In our earlier opinion in this case, we concluded that PSC Order No. 76292 was ineffective because it constituted a regulation under the APA but had not been adopted in conformance with the requirements of that Act. The effect of that conclusion was a judicial determination, in an appeal from a Circuit Court ruling in a declaratory judgment action, that the utilities subject to the order, which were parties to the case before us, were not bound by the order because (1) it had not been entered in a case-specific, contested case proceeding to which any of the utilities were a party, and (2) as an order of general applicability, it had not been validly adopted.

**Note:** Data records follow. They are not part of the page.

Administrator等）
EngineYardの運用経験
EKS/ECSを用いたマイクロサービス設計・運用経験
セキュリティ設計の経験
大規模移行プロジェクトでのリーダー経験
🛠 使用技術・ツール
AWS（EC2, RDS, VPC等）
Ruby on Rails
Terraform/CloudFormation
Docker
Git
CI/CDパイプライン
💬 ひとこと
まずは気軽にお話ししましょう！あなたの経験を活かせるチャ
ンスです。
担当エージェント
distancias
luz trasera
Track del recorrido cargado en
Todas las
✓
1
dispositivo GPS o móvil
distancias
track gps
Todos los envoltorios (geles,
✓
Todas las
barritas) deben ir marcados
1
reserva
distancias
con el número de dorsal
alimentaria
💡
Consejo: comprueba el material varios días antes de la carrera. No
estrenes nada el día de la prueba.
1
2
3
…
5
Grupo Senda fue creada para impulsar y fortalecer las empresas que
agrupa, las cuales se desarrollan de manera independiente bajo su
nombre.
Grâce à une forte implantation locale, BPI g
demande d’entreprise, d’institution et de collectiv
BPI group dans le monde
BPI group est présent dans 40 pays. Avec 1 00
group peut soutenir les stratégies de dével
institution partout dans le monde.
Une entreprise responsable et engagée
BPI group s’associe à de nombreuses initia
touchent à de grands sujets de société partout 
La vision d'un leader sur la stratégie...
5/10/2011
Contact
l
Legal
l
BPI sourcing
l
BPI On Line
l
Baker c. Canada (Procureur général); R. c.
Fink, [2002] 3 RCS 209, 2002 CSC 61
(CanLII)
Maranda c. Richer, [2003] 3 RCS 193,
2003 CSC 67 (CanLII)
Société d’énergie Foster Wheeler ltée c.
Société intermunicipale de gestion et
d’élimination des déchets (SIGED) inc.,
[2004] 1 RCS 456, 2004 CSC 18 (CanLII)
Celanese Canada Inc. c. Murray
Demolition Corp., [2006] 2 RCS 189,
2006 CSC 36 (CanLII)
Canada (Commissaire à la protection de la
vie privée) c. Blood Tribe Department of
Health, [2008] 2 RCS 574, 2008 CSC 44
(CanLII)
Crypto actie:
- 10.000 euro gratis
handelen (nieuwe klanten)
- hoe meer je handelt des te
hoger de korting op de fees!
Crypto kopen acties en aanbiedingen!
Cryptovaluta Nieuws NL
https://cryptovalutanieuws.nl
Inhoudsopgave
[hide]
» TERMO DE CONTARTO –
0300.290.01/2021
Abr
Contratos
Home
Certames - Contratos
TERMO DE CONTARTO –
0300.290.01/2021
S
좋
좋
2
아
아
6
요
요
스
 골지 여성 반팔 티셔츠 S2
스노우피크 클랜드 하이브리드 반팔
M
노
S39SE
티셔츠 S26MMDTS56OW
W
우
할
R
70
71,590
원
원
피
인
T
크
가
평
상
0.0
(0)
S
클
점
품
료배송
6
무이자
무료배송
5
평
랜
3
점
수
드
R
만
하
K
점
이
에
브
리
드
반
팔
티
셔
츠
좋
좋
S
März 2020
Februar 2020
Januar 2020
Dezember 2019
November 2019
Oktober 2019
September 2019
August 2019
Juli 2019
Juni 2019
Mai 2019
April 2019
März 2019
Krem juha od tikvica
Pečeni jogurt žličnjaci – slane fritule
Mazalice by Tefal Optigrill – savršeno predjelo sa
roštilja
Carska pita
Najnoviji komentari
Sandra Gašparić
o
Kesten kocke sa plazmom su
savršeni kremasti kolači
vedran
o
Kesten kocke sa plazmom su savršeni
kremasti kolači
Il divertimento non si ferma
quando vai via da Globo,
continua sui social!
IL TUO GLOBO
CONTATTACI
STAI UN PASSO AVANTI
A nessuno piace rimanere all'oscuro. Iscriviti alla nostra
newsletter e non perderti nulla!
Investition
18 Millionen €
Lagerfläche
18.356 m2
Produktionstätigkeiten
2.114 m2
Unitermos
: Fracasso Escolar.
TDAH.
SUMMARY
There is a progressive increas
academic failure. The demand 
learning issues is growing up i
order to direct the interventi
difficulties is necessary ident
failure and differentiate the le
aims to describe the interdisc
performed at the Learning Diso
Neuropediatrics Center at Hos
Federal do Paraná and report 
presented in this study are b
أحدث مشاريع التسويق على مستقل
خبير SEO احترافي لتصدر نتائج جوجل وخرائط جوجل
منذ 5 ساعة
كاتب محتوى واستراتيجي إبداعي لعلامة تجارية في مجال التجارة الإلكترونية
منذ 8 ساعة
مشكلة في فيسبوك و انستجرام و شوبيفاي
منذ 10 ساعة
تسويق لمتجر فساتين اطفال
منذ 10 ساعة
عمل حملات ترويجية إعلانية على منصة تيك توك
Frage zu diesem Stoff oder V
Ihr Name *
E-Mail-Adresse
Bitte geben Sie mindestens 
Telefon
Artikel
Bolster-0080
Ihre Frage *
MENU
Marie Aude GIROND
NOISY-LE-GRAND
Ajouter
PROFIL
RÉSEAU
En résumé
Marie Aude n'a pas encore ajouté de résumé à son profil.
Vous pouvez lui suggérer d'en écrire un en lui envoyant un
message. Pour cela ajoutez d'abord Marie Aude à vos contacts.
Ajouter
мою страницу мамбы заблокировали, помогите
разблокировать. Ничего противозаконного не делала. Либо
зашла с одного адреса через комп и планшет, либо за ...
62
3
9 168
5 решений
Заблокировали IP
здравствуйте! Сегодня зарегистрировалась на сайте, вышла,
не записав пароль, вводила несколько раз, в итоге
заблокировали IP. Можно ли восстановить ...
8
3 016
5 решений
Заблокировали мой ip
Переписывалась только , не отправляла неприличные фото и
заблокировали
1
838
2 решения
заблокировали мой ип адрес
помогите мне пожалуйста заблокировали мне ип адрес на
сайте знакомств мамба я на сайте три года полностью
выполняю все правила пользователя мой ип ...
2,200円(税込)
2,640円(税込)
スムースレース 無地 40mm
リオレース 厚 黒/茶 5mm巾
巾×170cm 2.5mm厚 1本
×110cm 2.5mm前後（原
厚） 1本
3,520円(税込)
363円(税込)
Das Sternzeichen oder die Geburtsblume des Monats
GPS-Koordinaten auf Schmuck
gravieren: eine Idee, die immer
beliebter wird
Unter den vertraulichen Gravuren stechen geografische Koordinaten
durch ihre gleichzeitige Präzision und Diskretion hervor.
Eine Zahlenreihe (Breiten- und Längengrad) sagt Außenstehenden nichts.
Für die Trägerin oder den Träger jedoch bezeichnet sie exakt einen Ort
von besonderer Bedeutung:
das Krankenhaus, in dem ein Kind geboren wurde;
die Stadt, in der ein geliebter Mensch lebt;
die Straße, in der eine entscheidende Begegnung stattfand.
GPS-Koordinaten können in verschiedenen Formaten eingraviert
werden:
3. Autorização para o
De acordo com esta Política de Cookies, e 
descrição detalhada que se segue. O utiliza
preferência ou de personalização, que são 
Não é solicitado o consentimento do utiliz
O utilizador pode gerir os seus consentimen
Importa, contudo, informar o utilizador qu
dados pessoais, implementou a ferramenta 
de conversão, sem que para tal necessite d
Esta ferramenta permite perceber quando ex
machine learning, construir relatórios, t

In enacting the provisions embodied in §§ 2 and 3 of Chapter 494 without exempting from those provisions Order No. 76292, the General Assembly purported to declare that Order No. 76292, which we held was ineffective, was effective. The question that we asked to be argued is not whether, by appropriate legislation, the General Assembly can save other orders of the PSC from the effect of our decision, either prospectively or retroactively, but whether it can save Order No. 76292 from that decision — whether its attempt to do so constitutes a judicial act that, under Article 8, is not within its Constitutional jurisdiction or competence.
Upon a review of the relevant case law, it is clear to us that the question is a substantial one. Because of our conclusion that §§ 2 and 3 of Chapter 494 are invalid under Article III, § 29 of the Constitution, however, it is one that we need not address at this time. The mandate attached to our earlier opinion, as modified below, remains effective.
JUDGMENT OF THE CIRCUIT COURT FOR WICOM-ICO COUNTY REVERSED; CASE REMANDED TO THAT COURT WITH INSTRUCTIONS TO ENTER DECLARATORY JUDGMENT UNDER PUBLIC UTILITIES ARTICLE, § 3-201 THAT DIRECTIVES CONTAINED IN ORDER NO. 76292 ARE INEFFECTIVE FOR THE REA*379SONS STATED IN THIS OPINION AND THE OPINION FILED APRIL 8, 2002; COSTS IN THIS COURT AND IN CIRCUIT COURT TO BE PAID BY PUBLIC SERVICE COMMISSION; MANDATE TO ISSUE FORTHWITH.